**** Records supplied

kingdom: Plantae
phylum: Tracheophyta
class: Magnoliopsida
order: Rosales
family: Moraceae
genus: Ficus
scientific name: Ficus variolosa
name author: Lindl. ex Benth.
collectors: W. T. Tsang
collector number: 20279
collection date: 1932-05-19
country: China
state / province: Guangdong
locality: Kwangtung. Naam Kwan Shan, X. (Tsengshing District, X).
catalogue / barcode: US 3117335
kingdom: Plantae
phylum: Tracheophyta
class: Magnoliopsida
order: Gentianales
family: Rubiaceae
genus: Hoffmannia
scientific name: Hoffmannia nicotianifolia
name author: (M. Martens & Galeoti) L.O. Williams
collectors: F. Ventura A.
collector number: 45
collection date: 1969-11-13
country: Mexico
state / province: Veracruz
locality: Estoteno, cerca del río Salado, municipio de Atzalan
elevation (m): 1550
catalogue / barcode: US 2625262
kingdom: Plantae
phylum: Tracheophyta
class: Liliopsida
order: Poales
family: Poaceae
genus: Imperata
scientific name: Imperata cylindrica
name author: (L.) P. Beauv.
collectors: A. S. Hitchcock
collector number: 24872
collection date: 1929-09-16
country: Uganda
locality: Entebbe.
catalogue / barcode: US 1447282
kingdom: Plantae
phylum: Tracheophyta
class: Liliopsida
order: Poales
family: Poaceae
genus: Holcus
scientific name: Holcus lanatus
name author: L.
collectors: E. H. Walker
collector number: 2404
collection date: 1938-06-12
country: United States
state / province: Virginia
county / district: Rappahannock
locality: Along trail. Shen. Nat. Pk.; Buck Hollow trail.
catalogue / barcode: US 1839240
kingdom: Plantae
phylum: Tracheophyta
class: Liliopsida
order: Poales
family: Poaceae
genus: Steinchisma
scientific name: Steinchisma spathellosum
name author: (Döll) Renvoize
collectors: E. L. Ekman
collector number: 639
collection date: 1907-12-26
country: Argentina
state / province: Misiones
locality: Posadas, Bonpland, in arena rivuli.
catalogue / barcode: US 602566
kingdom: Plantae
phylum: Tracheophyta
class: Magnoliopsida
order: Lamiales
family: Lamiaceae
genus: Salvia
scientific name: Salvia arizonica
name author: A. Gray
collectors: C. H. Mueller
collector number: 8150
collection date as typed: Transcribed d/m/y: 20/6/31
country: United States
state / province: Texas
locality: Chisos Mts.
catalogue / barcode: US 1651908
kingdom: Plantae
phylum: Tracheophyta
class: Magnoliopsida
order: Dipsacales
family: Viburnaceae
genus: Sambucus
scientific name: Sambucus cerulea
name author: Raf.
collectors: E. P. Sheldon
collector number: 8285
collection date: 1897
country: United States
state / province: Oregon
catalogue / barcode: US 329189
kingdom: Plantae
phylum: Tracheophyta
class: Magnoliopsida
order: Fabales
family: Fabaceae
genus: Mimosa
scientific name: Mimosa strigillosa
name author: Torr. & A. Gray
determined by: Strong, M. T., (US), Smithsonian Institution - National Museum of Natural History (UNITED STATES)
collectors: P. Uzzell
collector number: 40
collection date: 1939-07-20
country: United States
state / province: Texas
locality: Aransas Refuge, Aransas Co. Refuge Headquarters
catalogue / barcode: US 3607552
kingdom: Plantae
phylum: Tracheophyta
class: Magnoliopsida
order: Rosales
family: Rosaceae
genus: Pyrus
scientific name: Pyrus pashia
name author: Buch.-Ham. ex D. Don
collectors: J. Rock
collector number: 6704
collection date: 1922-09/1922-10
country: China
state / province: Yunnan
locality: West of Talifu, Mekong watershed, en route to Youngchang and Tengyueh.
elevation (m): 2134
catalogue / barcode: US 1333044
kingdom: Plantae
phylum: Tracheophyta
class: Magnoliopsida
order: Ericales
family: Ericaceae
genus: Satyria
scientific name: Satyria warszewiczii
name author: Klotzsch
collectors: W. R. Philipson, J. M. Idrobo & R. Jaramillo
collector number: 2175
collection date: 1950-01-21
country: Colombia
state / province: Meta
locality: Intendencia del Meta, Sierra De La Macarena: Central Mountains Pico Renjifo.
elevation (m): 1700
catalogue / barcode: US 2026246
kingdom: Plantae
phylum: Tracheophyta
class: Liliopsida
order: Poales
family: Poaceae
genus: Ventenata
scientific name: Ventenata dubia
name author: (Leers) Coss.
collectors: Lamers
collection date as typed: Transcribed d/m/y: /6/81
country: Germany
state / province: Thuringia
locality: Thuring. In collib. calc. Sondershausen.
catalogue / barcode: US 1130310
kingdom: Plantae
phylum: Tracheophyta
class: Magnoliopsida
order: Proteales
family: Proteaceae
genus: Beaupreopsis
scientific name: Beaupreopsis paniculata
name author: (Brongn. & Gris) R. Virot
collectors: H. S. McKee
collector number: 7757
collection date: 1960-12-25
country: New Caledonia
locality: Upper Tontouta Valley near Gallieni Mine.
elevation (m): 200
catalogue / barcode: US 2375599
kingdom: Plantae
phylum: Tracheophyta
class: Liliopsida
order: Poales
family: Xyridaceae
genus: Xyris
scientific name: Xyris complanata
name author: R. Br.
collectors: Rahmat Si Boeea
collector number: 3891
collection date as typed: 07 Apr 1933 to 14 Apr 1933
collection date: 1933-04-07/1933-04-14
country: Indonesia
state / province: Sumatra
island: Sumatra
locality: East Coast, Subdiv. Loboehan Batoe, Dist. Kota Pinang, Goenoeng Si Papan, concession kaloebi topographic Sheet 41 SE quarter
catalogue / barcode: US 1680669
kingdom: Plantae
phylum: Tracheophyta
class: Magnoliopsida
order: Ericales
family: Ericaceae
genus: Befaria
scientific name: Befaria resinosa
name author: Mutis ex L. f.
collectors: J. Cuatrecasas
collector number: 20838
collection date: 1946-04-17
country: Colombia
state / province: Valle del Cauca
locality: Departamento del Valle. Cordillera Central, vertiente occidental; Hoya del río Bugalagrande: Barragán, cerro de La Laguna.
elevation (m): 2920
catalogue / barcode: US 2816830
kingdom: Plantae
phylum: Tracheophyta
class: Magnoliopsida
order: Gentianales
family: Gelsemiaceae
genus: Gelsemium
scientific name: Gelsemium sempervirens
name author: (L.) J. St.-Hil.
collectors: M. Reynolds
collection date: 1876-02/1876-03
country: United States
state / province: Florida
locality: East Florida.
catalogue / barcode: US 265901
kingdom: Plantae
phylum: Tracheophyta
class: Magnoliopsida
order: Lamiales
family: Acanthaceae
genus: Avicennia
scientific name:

********

### [The problem]
From the data above, extract every line that contains the string "Transcribed".

### [Task result]
collection date as typed: Transcribed d/m/y: 20/6/31
collection date as typed: Transcribed d/m/y: /6/81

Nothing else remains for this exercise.